• _EXERCISE DETAILS_
Take the entries below and print, exactly, the stretch from the line containing "Security | 85,684 |" through the line containing "Services | 26,655 |", both included.

(Data records)
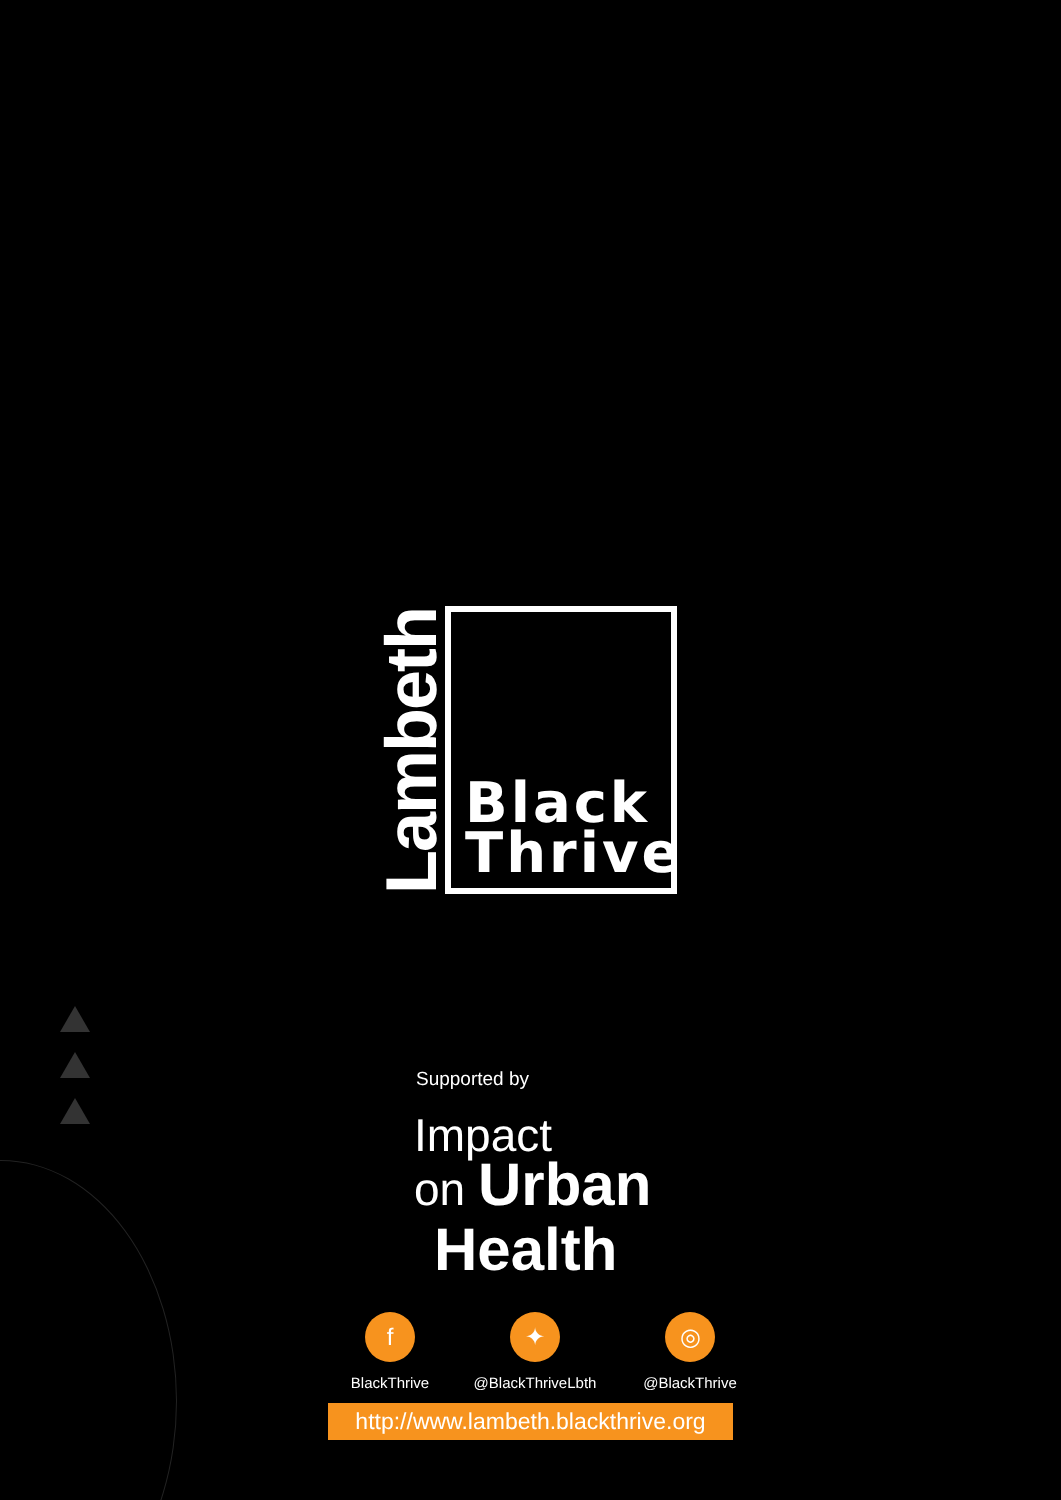Lambeth
Black
Thrive
Supported by
Impact
on Urban
Health
f
BlackThrive
✦
@BlackThriveLbth
◎
@BlackThrive
http://www.lambeth.blackthrive.org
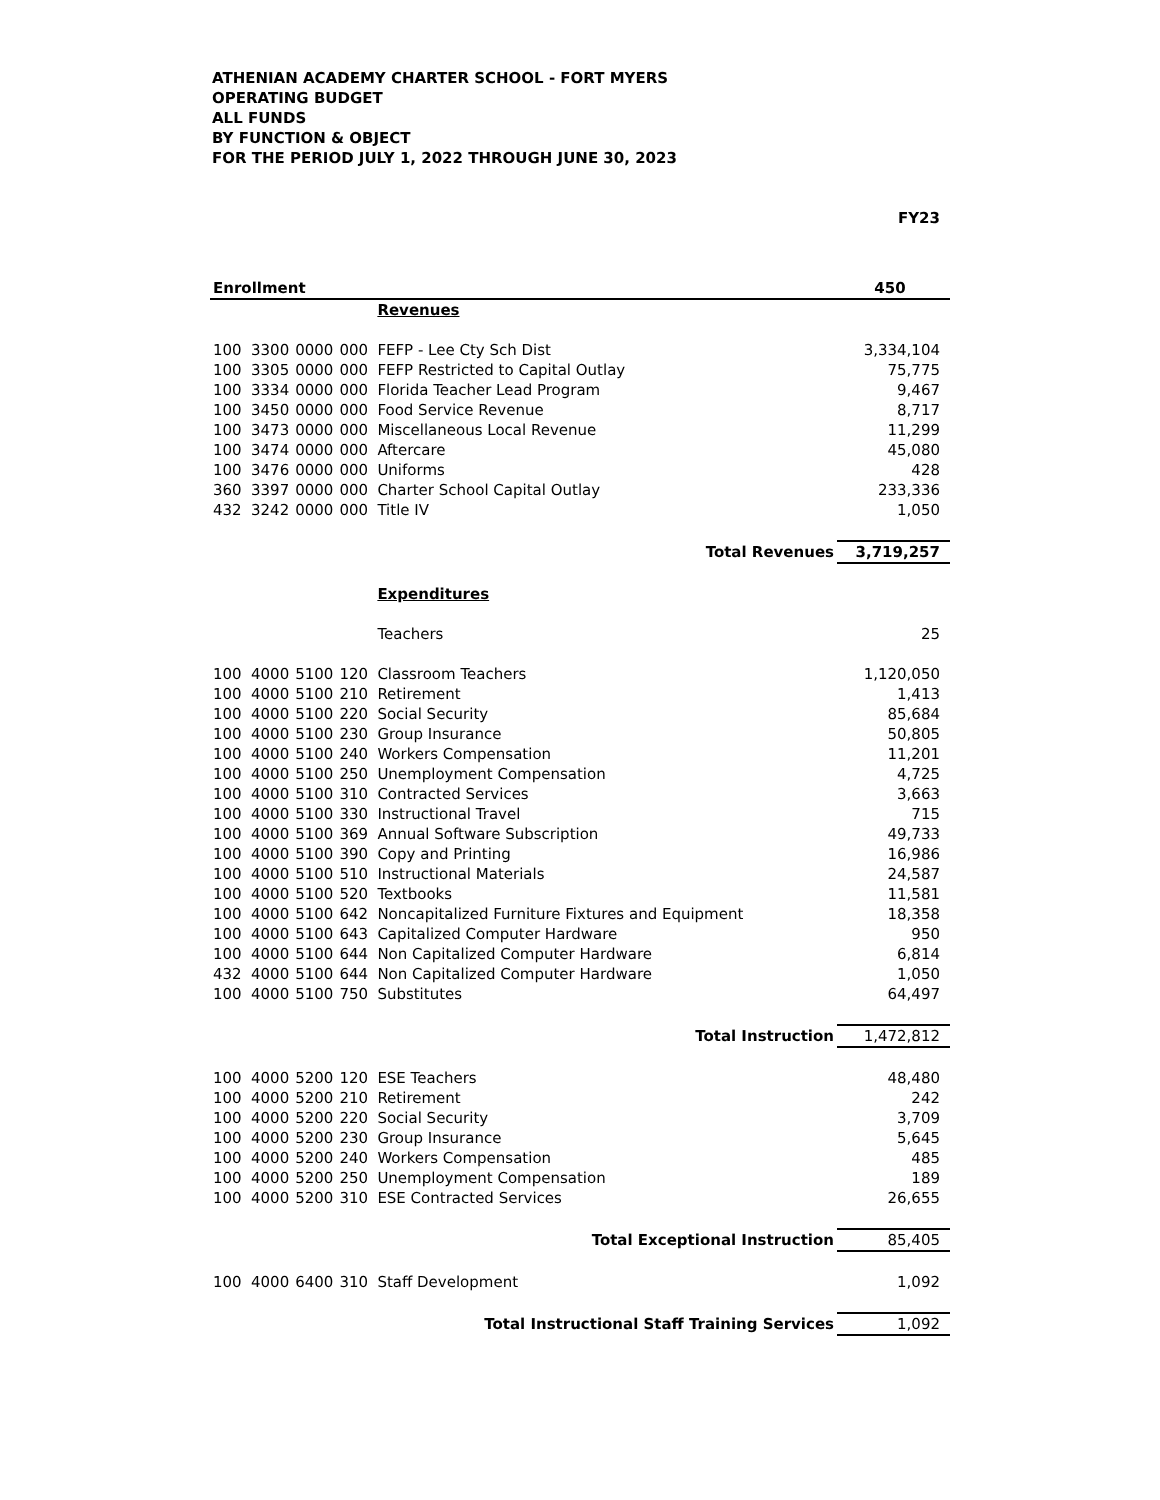ATHENIAN ACADEMY CHARTER SCHOOL - FORT MYERS
OPERATING BUDGET
ALL FUNDS
BY FUNCTION & OBJECT
FOR THE PERIOD JULY 1, 2022 THROUGH JUNE 30, 2023
| | | | | | FY23 |
| Enrollment | | | | | 450 |
| | | | | Revenues | |
| 100 | 3300 | 0000 | 000 | FEFP - Lee Cty Sch Dist | 3,334,104 |
| 100 | 3305 | 0000 | 000 | FEFP Restricted to Capital Outlay | 75,775 |
| 100 | 3334 | 0000 | 000 | Florida Teacher Lead Program | 9,467 |
| 100 | 3450 | 0000 | 000 | Food Service Revenue | 8,717 |
| 100 | 3473 | 0000 | 000 | Miscellaneous Local Revenue | 11,299 |
| 100 | 3474 | 0000 | 000 | Aftercare | 45,080 |
| 100 | 3476 | 0000 | 000 | Uniforms | 428 |
| 360 | 3397 | 0000 | 000 | Charter School Capital Outlay | 233,336 |
| 432 | 3242 | 0000 | 000 | Title IV | 1,050 |
| Total Revenues | | | | | 3,719,257 |
| | | | | Expenditures | |
| | | | | Teachers | 25 |
| 100 | 4000 | 5100 | 120 | Classroom Teachers | 1,120,050 |
| 100 | 4000 | 5100 | 210 | Retirement | 1,413 |
| 100 | 4000 | 5100 | 220 | Social Security | 85,684 |
| 100 | 4000 | 5100 | 230 | Group Insurance | 50,805 |
| 100 | 4000 | 5100 | 240 | Workers Compensation | 11,201 |
| 100 | 4000 | 5100 | 250 | Unemployment Compensation | 4,725 |
| 100 | 4000 | 5100 | 310 | Contracted Services | 3,663 |
| 100 | 4000 | 5100 | 330 | Instructional Travel | 715 |
| 100 | 4000 | 5100 | 369 | Annual Software Subscription | 49,733 |
| 100 | 4000 | 5100 | 390 | Copy and Printing | 16,986 |
| 100 | 4000 | 5100 | 510 | Instructional Materials | 24,587 |
| 100 | 4000 | 5100 | 520 | Textbooks | 11,581 |
| 100 | 4000 | 5100 | 642 | Noncapitalized Furniture Fixtures and Equipment | 18,358 |
| 100 | 4000 | 5100 | 643 | Capitalized Computer Hardware | 950 |
| 100 | 4000 | 5100 | 644 | Non Capitalized Computer Hardware | 6,814 |
| 432 | 4000 | 5100 | 644 | Non Capitalized Computer Hardware | 1,050 |
| 100 | 4000 | 5100 | 750 | Substitutes | 64,497 |
| Total Instruction | | | | | 1,472,812 |
| 100 | 4000 | 5200 | 120 | ESE Teachers | 48,480 |
| 100 | 4000 | 5200 | 210 | Retirement | 242 |
| 100 | 4000 | 5200 | 220 | Social Security | 3,709 |
| 100 | 4000 | 5200 | 230 | Group Insurance | 5,645 |
| 100 | 4000 | 5200 | 240 | Workers Compensation | 485 |
| 100 | 4000 | 5200 | 250 | Unemployment Compensation | 189 |
| 100 | 4000 | 5200 | 310 | ESE Contracted Services | 26,655 |
| Total Exceptional Instruction | | | | | 85,405 |
| 100 | 4000 | 6400 | 310 | Staff Development | 1,092 |
| Total Instructional Staff Training Services | | | | | 1,092 |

• _TASK ANSWER_
| 100 | 4000 | 5100 | 220 | Social Security | 85,684 |
| 100 | 4000 | 5100 | 230 | Group Insurance | 50,805 |
| 100 | 4000 | 5100 | 240 | Workers Compensation | 11,201 |
| 100 | 4000 | 5100 | 250 | Unemployment Compensation | 4,725 |
| 100 | 4000 | 5100 | 310 | Contracted Services | 3,663 |
| 100 | 4000 | 5100 | 330 | Instructional Travel | 715 |
| 100 | 4000 | 5100 | 369 | Annual Software Subscription | 49,733 |
| 100 | 4000 | 5100 | 390 | Copy and Printing | 16,986 |
| 100 | 4000 | 5100 | 510 | Instructional Materials | 24,587 |
| 100 | 4000 | 5100 | 520 | Textbooks | 11,581 |
| 100 | 4000 | 5100 | 642 | Noncapitalized Furniture Fixtures and Equipment | 18,358 |
| 100 | 4000 | 5100 | 643 | Capitalized Computer Hardware | 950 |
| 100 | 4000 | 5100 | 644 | Non Capitalized Computer Hardware | 6,814 |
| 432 | 4000 | 5100 | 644 | Non Capitalized Computer Hardware | 1,050 |
| 100 | 4000 | 5100 | 750 | Substitutes | 64,497 |
| Total Instruction | | | | | 1,472,812 |
| 100 | 4000 | 5200 | 120 | ESE Teachers | 48,480 |
| 100 | 4000 | 5200 | 210 | Retirement | 242 |
| 100 | 4000 | 5200 | 220 | Social Security | 3,709 |
| 100 | 4000 | 5200 | 230 | Group Insurance | 5,645 |
| 100 | 4000 | 5200 | 240 | Workers Compensation | 485 |
| 100 | 4000 | 5200 | 250 | Unemployment Compensation | 189 |
| 100 | 4000 | 5200 | 310 | ESE Contracted Services | 26,655 |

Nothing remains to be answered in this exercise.